Burbia Blogs

- added on 07/21/2008

The Time to Buy a House is Now!

You're probably wondering: How can I afford a new house in this economy? The question you should be asking is: How can I afford NOT to?

At Platinum Century Realty, we think the time for your new dream home is NOW. Look at the fine properties we have available throughout the area:


Stephen Kling is a grizzled veteran of the advertising wars...read more

DEEP DEW CLOSE: (3/4 bdrm 2.5 bath Colonials, .33 acre lots). Just 20 miles outside the outer limits of the bucolic exurb of Spit Crossing, which is itself a mere 45 minutes from the terminus of the Greenhaven Metro Commuter Railroad and its pleasant 65-minute train ride to the central business district, is this idyllic meadow community.

Wide open spaces, vistas to forever, each Deep Dew Close abode is designed with you in mind. Exclusive illegal-Mexican-crafted kitchens with stainless steel appliances grace a new, generous open-layout home replete with occasional moldings, and authentic floors that, upon completion of the latest architect-inspired renovations, will stretch all the way to elegant white gypsum walls.

Due to the recent civil unrest in Deep Dew, granite countertops are everywhere, even in the master bedroom, throughout the seemingly limitless front yard, and protruding through the Pella© Bay Window now innovatively positioned in the his-and-hers drive-through closet.

There's real value for the smart buyer who moves fast; most of the damage to Deep Dew Close (referred to as Deep Dew Foreclose by the local wags) has been expertly repaired. There was never a better time to make one of these previously beautiful domiciles yours!

BIRDIE BOTTOMS: (Golf Condominium Community). Imagine waking up every morning to the sounds of songbirds and "Fore!" This is the place for you if you love golf, and who (aside from hate-crime anti-golf activists) doesn't love golf? Golf Today Everyday Magazine says that even though fewer and fewer people have time to bludgeon beautifully-manicured lawns to death for hours at a stretch, golf is on an "upswing." Why should you doubt it for a minute?

Birdie Bottoms offers top-of-the-luxe 2, 3, or 4-bedroom homes overlooking the area's newest 36-hole golf paradise consisting of three championship courses with their own different sparkling personalities to tickle your putter. Homes on McAllister Crook feature unbreakable plexiglass windows and double soundproofing so the incessant curses of sub-optimal players can hardly be heard.

Indian Tears Ridge, erected on ancient burial grounds of the Algonquin Nation, features Tudor-styled homes with ball-catching rain gutters that can help you collect dozens of errant golfballs and paving stones as they sail overhead, thrown by protesting Native Americans exercising their ancient territorial rights.

And residents near the Iwo Jima 18 will be happy to note that their homes are fully armored with Kevlar shingles and 3-inch steel plate to ensure that dinner is never interrupted by long-drive shrapnel!

That's not all.
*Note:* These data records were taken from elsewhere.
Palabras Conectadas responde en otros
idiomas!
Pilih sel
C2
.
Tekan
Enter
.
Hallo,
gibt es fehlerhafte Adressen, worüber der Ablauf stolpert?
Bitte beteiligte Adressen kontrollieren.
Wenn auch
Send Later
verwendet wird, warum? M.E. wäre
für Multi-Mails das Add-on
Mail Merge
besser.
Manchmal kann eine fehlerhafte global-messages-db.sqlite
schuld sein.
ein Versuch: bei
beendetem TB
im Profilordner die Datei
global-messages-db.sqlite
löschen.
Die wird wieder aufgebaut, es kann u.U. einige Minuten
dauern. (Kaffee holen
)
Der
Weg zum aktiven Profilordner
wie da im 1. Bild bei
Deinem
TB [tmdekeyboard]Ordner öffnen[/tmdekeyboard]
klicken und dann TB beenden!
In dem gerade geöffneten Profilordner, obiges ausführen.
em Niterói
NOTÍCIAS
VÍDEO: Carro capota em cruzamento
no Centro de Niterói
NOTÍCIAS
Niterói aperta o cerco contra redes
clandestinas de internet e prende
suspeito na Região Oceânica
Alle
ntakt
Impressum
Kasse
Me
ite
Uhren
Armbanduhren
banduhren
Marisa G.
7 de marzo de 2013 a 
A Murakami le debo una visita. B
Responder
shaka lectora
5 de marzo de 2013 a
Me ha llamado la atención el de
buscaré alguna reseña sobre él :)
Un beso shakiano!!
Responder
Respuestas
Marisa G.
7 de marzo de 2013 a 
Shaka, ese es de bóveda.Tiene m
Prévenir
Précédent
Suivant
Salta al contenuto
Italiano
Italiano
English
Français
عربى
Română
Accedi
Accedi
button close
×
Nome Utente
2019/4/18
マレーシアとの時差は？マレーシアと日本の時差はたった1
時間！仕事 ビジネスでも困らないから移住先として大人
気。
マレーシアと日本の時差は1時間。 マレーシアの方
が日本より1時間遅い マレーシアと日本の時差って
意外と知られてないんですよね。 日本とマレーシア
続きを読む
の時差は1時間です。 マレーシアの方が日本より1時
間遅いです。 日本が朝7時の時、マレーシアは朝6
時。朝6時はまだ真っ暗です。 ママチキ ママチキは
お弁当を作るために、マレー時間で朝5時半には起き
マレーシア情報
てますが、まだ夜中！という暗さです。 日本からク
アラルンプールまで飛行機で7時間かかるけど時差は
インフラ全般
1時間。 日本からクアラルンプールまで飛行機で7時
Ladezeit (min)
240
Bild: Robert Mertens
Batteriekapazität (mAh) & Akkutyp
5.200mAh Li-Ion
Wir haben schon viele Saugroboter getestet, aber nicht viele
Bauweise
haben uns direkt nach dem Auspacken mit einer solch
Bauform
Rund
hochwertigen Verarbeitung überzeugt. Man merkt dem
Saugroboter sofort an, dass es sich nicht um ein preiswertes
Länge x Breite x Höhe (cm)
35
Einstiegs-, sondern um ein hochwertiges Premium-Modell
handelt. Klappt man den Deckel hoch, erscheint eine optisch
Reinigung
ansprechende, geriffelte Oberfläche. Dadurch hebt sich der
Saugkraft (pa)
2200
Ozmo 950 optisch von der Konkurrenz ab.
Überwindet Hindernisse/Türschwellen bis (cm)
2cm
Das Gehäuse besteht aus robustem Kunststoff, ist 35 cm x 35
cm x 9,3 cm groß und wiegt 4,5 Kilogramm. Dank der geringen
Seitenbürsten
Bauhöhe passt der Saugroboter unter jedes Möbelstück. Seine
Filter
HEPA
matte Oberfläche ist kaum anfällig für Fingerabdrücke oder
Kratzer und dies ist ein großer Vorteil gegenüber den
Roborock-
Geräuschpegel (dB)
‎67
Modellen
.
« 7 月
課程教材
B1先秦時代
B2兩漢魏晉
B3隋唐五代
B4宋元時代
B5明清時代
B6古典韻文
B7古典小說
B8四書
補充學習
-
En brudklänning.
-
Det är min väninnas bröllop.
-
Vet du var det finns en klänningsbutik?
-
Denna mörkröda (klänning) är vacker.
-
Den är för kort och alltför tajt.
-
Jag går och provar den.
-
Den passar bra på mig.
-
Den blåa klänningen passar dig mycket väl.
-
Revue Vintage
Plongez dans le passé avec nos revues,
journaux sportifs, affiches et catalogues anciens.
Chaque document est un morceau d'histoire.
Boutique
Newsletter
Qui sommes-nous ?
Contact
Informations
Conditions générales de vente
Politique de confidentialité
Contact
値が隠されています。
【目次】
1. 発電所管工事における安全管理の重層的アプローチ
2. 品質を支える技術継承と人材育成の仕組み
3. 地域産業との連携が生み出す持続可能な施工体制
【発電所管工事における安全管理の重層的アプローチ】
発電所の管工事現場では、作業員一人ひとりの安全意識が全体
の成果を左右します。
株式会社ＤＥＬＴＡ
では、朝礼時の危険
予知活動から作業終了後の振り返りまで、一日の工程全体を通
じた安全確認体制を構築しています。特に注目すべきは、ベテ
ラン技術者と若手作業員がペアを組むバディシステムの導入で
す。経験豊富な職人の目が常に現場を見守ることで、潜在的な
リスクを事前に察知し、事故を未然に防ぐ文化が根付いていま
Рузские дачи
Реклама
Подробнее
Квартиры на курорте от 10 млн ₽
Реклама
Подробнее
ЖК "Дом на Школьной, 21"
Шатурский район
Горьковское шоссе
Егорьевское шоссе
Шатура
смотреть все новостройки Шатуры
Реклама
Every Birdie Bottoms condo residence comes equipped with an indentured Filipino caddy, thoughtfully chained to an Arnold Palmer Ball Washer, as well as anti-personnel Taser fencing designed to keep roving golf parties of drunken Wall Street traders from attacking your women. Ready to tee off? Then call soon!

PONTIAC PARK: (Luxury Mobile Living). Even the value-minded
homeowner-to-be can find a bargain at Pontiac Park. Here, the developers have taken design cues from classic American style makers to create the ultimate in mobile luxury life.

Snuggle up with your family in a plush 1978 Oldsmobile Delta 98, with power-everything -- once you get the silky-smooth V8 to run. Or, if you're more of a salt-of-the-earth Man's man, set up housekeeping in the vast expanse of a Ford F-250 Crew Cab, complete with intermittent running water that flows naturally every time it rains, and ample storage available where local artisans have skillfully removed the entire engine block.

But Pontiac Park is more than a collection of fine domiciles; it's a community, too. A well thought-out site plan includes a clubhouse area under a cathedral-like, arching 40-foot highway overpass, providing shelter from wind and elements throughout the seasons. Cleverly placed radiant heat receptacles recycle waste from the local environment, and residents enjoy gathering around them to share news and opinions of the day.

Nights are full of excitement, too, as Pontiac Parkers continue to socialize over drinks, melodrama or occasional violence. If you've ever admired the paintings of Breugel the Elder, or the post-apocalyptic visions of "Mad Max"or "Planet of The Apes," Pontiac Park will feel like the home you've long been searching for. Act now for the choicest building lots!